Zamora is the winner of a 2024 Whiting Fellowship and the 2022 LA Times-Christopher Isherwood Prize. He holds fellowships from CantoMundo, Colgate University (Olive B. O'Connor), MacDowell, Macondo, the National Endowment for the Arts, Poetry Foundation (Ruth Lilly), Stanford University (Stegner), and Yaddo. He is the recipient of a 2018-2019 Harvard Radcliffe Institute Fellowship at Harvard University, a 2017 Lannan Literary Fellowship, the 2017 Narrative Prize, the 2016 Barnes & Noble Writer for Writers Award for his work in the Undocupoets Campaign.

==Education==
After attending The Branson School, he earned a BA in History at the University of California, Berkeley and an MFA at New York University and was a 2016–2018 Wallace Stegner Fellow at Stanford University. At the University of California, Berkeley Zamora pursued his degree and taught in June Jordan's Poetry for the People program. This was founded by June Jordan in 1991 and is intended to serve as an arts and activism program. The programs academic focus is teaching about reading, writing, poetry and building community.

==Career==
Zamora's chapbook Nueve Años Inmigrantes/Nine Immigrant Years won the 2011 Organic Weapon Arts Contest, and his first poetry collection, Unaccompanied, was published in 2017 by Copper Canyon Press. His poetry can be found in The American Poetry Review, Best New Poets 2013, Kenyon Review, Narrative Magazine, The New Republic, The New York Times, Ploughshares, and Poetry.

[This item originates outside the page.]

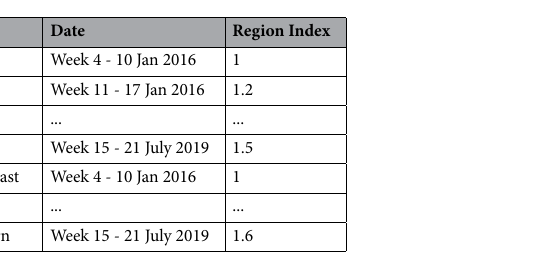
Table 3. Regional Index (RI) of Diagnostic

Javier Zamora was a Harvard Radcliffe Institute Fellow from 2018 to 2019. During that time, he worked on a project titled 1999 & Other Poems and began work for what would become his debut memoir, SOLITO.

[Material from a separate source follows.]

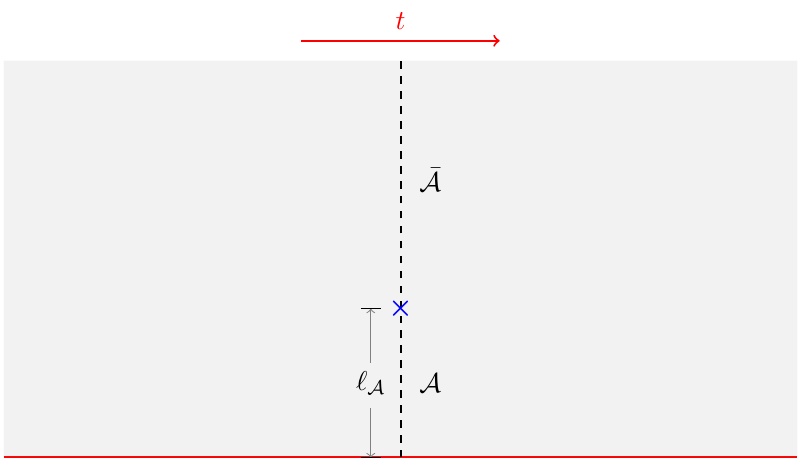
Figure 2 . This diagram shows the situation for a BCFT 2 living on the upper half plane (UHP). We consider bulk CFT to be in the vacuum state. The boundary is specified by the red horizontal axis where we impose conformal boundary conditions. The time direction is along the horizontal axis. We take a constant time slice (dashed black vertical line) that defines the quantum state we are studying. Our goal is to compute the entanglement entropy associated with the bipartition indicated by the blue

Zamora writes in English, Spanish, and Salvadoran Caliche.

==Honors==
Zamora's honors include Barnes & Noble Writer for Writer's Award (2016), Meridian Editors’ Prize, and the Ruth Lilly and Dorothy Sargent Rosenberg Poetry Fellowship from the Poetry Foundation. Zamora has received fellowships from the Bread Loaf Writers' Conference, CantoMundo, Colgate University, The Frost Place, MacDowell Colony, the Macondo Writers Workshop, the Napa Valley Writers' Conference, the National Endowment for the Arts Literature Fellowship in Creative Writing, and Yaddo. In 2017, Zamora was awarded the Narrative Prize for "Sonoran Song," "To the President-Elect," and "Thoughts on the Anniversary of My Crossing the Sonoran Desert". In 2023 he received a PEN Oakland/Josephine Miles Literary Award for Solito: A Memoir. His debut work Solito: A Memoir recounting his journey from Mexico to the Sonoran Desert is a New York Times Bestseller. In 2024 Zamora was the winner of a Whiting Fellowship for Nonfiction Poetry.

==Activism==
Zamora was a founder, with poets Marcelo Hernandez Castillo and Christopher Soto (AKA Loma), of the Undocupoets campaign which eliminated citizenship requirements from major first poetry book prizes in the United States. "You're really forced into the MFA program, after which you go out and try to find a fellowship and, ideally, a book," Zamora adds. "It's been a trend, and numerous pieces have been written about how the MFA route is problematic since it excludes many individuals of color."

==Publications==
===Books===
- Zamora, Javier (2012). "Nueve Años Inmigrantes/Nine Immigrant Years"
- Zamora, Javier (2017). "Unaccompanied"
- Zamora, Javier (2022). "Solito: A Memoir"

=== In anthologies ===
- Zamora, Javier (2018). "Ghost Fishing: An Eco-Justice Poetry Anthology"

==Personal life==
Zamora married writer Jo Blair Cipriano in 2022.

He has expressed that connecting with nature and birding have helped him on his healing journey.